Tips and Recipes
for Brookfield Farm Crops

 
   
 
 
Escarole (Cichorium endiva)

Escarole is a member of the daisy family, and is also known as Batavian endive. It has a bushy head and a slightly bitter taste. It descends from the wild chicory plant, which was first cultivated in ancient Greece, Rome, and Egypt. It is rather high in vitamin A and provides some vitamin C.

 
 


Recipes:

Escarole and Beans (from the Italian kitchen of Farmer Dan's mother-in-law, Bernice Romanowski, daughter of Anna Valenza Tramutola)
1 head escarole
1 bulb garlic, minced
1 onion, diced
1/4 cup olive oil
3 cups cooked navy beans

Sauté onions and garlic in oil. When well cooked, add escarole and cover until all leaves are very wilted. Add beans and stir. Serve with rice or pasta - this meal is delicious, nutritious, very Italian and very good!

Tomato Garlic Soup with Escarole and Tortellini
(from: Moosewood Restaurant Cooks at Home)

8 cups vegetable stock (or 8 cups water and 2 bouillon cubes)
3 Tbsp minced garlic
2 Tbsp olive oil
sage, thyme, parsley, salt, and pepper to taste
2 cups undrained canned
tomatoes (or 4 medium fresh tomatoes)
9 ounces fresh or frozen cheese-filled tortellini
1 cup chopped escarole
grated Parmesan cheese

In a sauce pan, saute garlic in olive oil. When garlic is tender and golden, add it to the veggie stock. Add seasonings to taste. Bring garlic broth to a simmer. While the broth heats, chop the tomatoes. Add the tomatoes to the broth, return it to a boil, and simmer for 10-15 minutes.

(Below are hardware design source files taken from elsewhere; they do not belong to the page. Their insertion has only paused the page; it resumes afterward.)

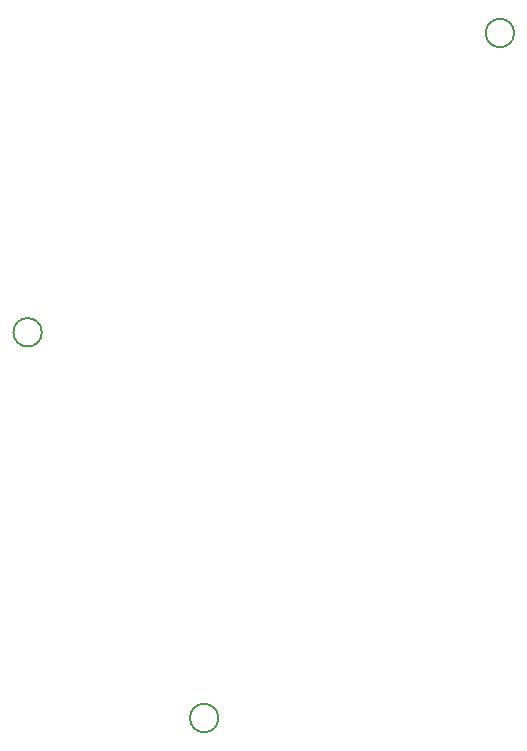
<source format=gbr>
%TF.GenerationSoftware,KiCad,Pcbnew,7.0.8*%
%TF.CreationDate,2024-01-10T09:50:14+01:00*%
%TF.ProjectId,Zoka-MainBoard,5a6f6b61-2d4d-4616-996e-426f6172642e,rev?*%
%TF.SameCoordinates,Original*%
%TF.FileFunction,Other,Comment*%
%FSLAX46Y46*%
G04 Gerber Fmt 4.6, Leading zero omitted, Abs format (unit mm)*
G04 Created by KiCad (PCBNEW 7.0.8) date 2024-01-10 09:50:14*
%MOMM*%
%LPD*%
G01*
G04 APERTURE LIST*
%ADD10C,0.150000*%
G04 APERTURE END LIST*
D10*
%TO.C,H101*%
X159033956Y-75041091D02*
G75*
G03*
X159033956Y-75041091I-1200000J0D01*
G01*
%TO.C,H104*%
X173976140Y-107701628D02*
G75*
G03*
X173976140Y-107701628I-1200000J0D01*
G01*
%TO.C,H103*%
X199026506Y-49701445D02*
G75*
G03*
X199026506Y-49701445I-1200000J0D01*
G01*
%TD*%
M02*

</source>
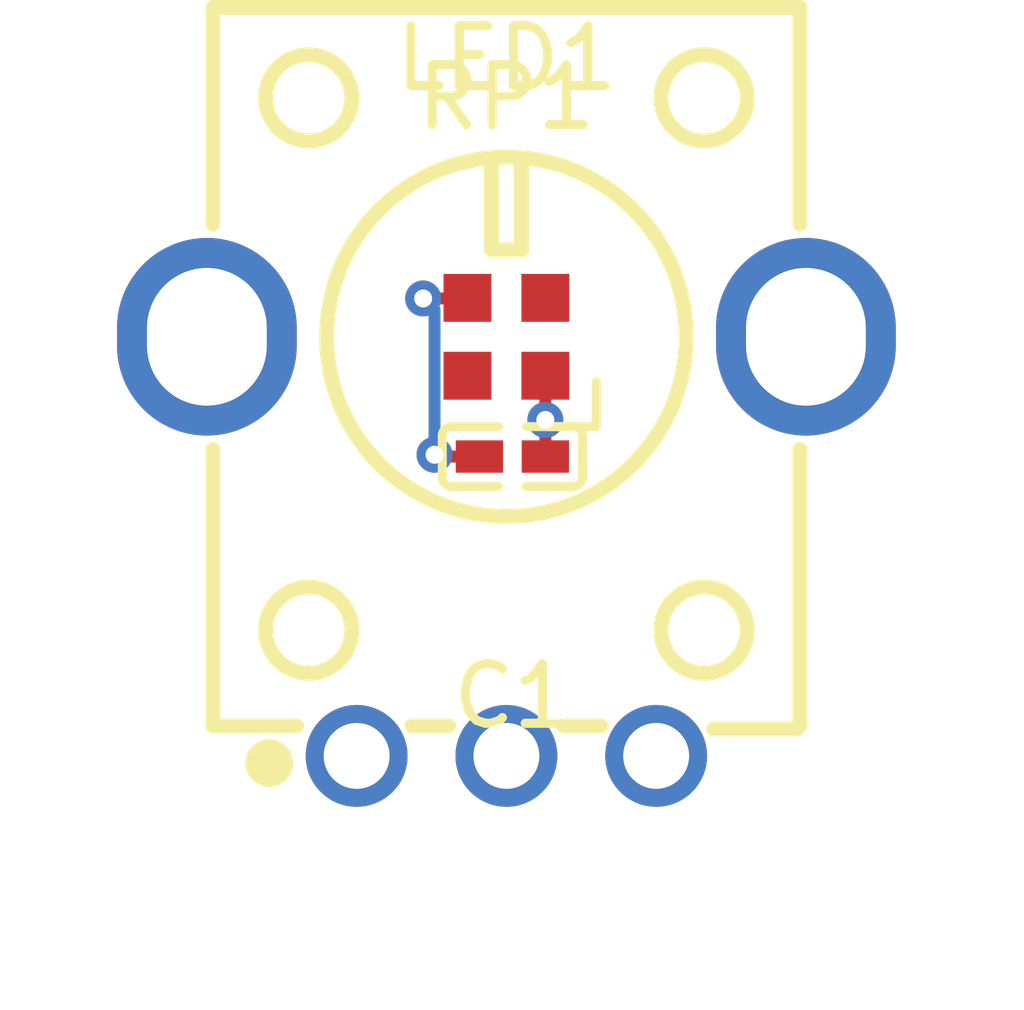
<source format=kicad_pcb>
(kicad_pcb
    (version 20241229)
    (generator "pcbnew")
    (generator_version "9.0")
    (general
        (thickness 1.6)
        (legacy_teardrops no)
    )
    (paper "A4")
    (layers
        (0 "F.Cu" signal)
        (2 "B.Cu" signal)
        (9 "F.Adhes" user "F.Adhesive")
        (11 "B.Adhes" user "B.Adhesive")
        (13 "F.Paste" user)
        (15 "B.Paste" user)
        (5 "F.SilkS" user "F.Silkscreen")
        (7 "B.SilkS" user "B.Silkscreen")
        (1 "F.Mask" user)
        (3 "B.Mask" user)
        (17 "Dwgs.User" user "User.Drawings")
        (19 "Cmts.User" user "User.Comments")
        (21 "Eco1.User" user "User.Eco1")
        (23 "Eco2.User" user "User.Eco2")
        (25 "Edge.Cuts" user)
        (27 "Margin" user)
        (31 "F.CrtYd" user "F.Courtyard")
        (29 "B.CrtYd" user "B.Courtyard")
        (35 "F.Fab" user)
        (33 "B.Fab" user)
        (39 "User.1" user)
        (41 "User.2" user)
        (43 "User.3" user)
        (45 "User.4" user)
        (47 "User.5" user)
        (49 "User.6" user)
        (51 "User.7" user)
        (53 "User.8" user)
        (55 "User.9" user)
    )
    (setup
        (pad_to_mask_clearance 0)
        (allow_soldermask_bridges_in_footprints no)
        (tenting front back)
        (pcbplotparams
            (layerselection 0x00000000_00000000_000010fc_ffffffff)
            (plot_on_all_layers_selection 0x00000000_00000000_00000000_00000000)
            (disableapertmacros no)
            (usegerberextensions no)
            (usegerberattributes yes)
            (usegerberadvancedattributes yes)
            (creategerberjobfile yes)
            (dashed_line_dash_ratio 12)
            (dashed_line_gap_ratio 3)
            (svgprecision 4)
            (plotframeref no)
            (mode 1)
            (useauxorigin no)
            (hpglpennumber 1)
            (hpglpenspeed 20)
            (hpglpendiameter 15)
            (pdf_front_fp_property_popups yes)
            (pdf_back_fp_property_popups yes)
            (pdf_metadata yes)
            (pdf_single_document no)
            (dxfpolygonmode yes)
            (dxfimperialunits yes)
            (dxfusepcbnewfont yes)
            (psnegative no)
            (psa4output no)
            (plot_black_and_white yes)
            (plotinvisibletext no)
            (sketchpadsonfab no)
            (plotreference yes)
            (plotvalue yes)
            (plotpadnumbers no)
            (hidednponfab no)
            (sketchdnponfab yes)
            (crossoutdnponfab yes)
            (plotfptext yes)
            (subtractmaskfromsilk no)
            (outputformat 1)
            (mirror no)
            (drillshape 1)
            (scaleselection 1)
            (outputdirectory "")
        )
    )
    (net 0 "")
    (net 1 "DOUT")
    (net 2 "hv")
    (net 3 "potentiometer_high")
    (net 4 "line")
    (net 5 "DIN")
    (net 6 "potentiometer_low")
    (net 7 "gnd")
    (footprint "Samsung_Electro_Mechanics_CL05B104KO5NNNC:C0402" (layer "F.Cu") (at 0.1 2 180))
    (footprint "ALPSALPINE_RK09K1130D62:RES-TH_RK09K1130AAU" (layer "F.Cu") (at 0 3.5 0))
    (footprint "OPSCO_SK6805_EC20:LED-SMD_4P-L2.0-W2.0-BR" (layer "F.Cu") (at 0 0 0))
    (via
        (at 0.65 1.39)
        (size 0.6)
        (drill 0.3)
        (layers "F.Cu" "B.Cu")
        (net 2)
        (uuid "b146723d-96e0-465b-acb5-453a336e042e")
    )
    (via
        (at -1.2 1.97)
        (size 0.6)
        (drill 0.3)
        (layers "F.Cu" "B.Cu")
        (net 7)
        (uuid "63d7075b-3add-4e1d-886f-cd68a83d71f3")
    )
    (via
        (at -1.39 -0.64)
        (size 0.6)
        (drill 0.3)
        (layers "F.Cu" "B.Cu")
        (net 7)
        (uuid "e95effdc-0ca9-4383-a736-f1b0096aae16")
    )
    (embedded_fonts no)
    (segment
        (start 0.65 1.39)
        (end 0.65 0.65)
        (width 0.2)
        (net 2)
        (uuid "9a0fe70e-ae67-4e34-8bf8-7fa222a88cbf")
        (layer "F.Cu")
    )
    (segment
        (start 0.65 2)
        (end 0.65 1.39)
        (width 0.2)
        (net 2)
        (uuid "f8d10f65-61ab-4e14-9409-8c3e9aac249d")
        (layer "F.Cu")
    )
    (segment
        (start -0.45 2)
        (end -1.17 2)
        (width 0.2)
        (net 7)
        (uuid "2d06ee59-55ff-405d-a0c1-0285101c58c8")
        (layer "F.Cu")
    )
    (segment
        (start -0.66 -0.64)
        (end -0.65 -0.65)
        (width 0.2)
        (net 7)
        (uuid "2edb7535-7828-4bb5-bc5c-3a80f2eee06c")
        (layer "F.Cu")
    )
    (segment
        (start -1.39 -0.64)
        (end -0.66 -0.64)
        (width 0.2)
        (net 7)
        (uuid "9addda4a-0bba-4c68-8a2e-ac1d8d52fd2c")
        (layer "F.Cu")
    )
    (segment
        (start -1.17 2)
        (end -1.2 1.97)
        (width 0.2)
        (net 7)
        (uuid "e63e2130-6027-46a1-80b4-d42bb60b8ef9")
        (layer "F.Cu")
    )
    (segment
        (start -1.2 1.97)
        (end -1.2 -0.45)
        (width 0.2)
        (net 7)
        (uuid "5c2f3f8f-063f-45a5-8545-a65ea819ed4a")
        (layer "B.Cu")
    )
    (segment
        (start -1.2 -0.45)
        (end -1.39 -0.64)
        (width 0.2)
        (net 7)
        (uuid "e01e661e-f77e-42f0-b7e6-31ad728597df")
        (layer "B.Cu")
    )
    (group "led"
        (uuid "da988b0b-df38-4583-9c7d-e00dff3d916d")
        (members "12e0bebd-75c5-411b-a6e4-79f04642524b" "2d06ee59-55ff-405d-a0c1-0285101c58c8" "2edb7535-7828-4bb5-bc5c-3a80f2eee06c" "5c2f3f8f-063f-45a5-8545-a65ea819ed4a" "63d7075b-3add-4e1d-886f-cd68a83d71f3" "9a0fe70e-ae67-4e34-8bf8-7fa222a88cbf" "9addda4a-0bba-4c68-8a2e-ac1d8d52fd2c" "b146723d-96e0-465b-acb5-453a336e042e" "e01e661e-f77e-42f0-b7e6-31ad728597df" "e63e2130-6027-46a1-80b4-d42bb60b8ef9" "e95effdc-0ca9-4383-a736-f1b0096aae16" "eb598ebb-d68d-408a-83c3-c2f34642524b" "f8d10f65-61ab-4e14-9409-8c3e9aac249d")
    )
)
</source>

In a separate pot, cook the tortellini in boiling water until al dente--about 4 minutes. Drain.

Add chopped greens to broth and simer for 2-3 minutes, until wilted.

When ready to serve, place tortellini in individual serving bowls and ladle the soup over them. Serve topped with grated cheese and chopped parsley. Serves 6-8

 


Storage Tips:

  • Wrap escarole in damp towel or place in plastic bag and keep in the hydrator drawer of the refrigerator.

  • Escarole is best used fresh but will keep for 2-4 days if kept moist and refrigerated.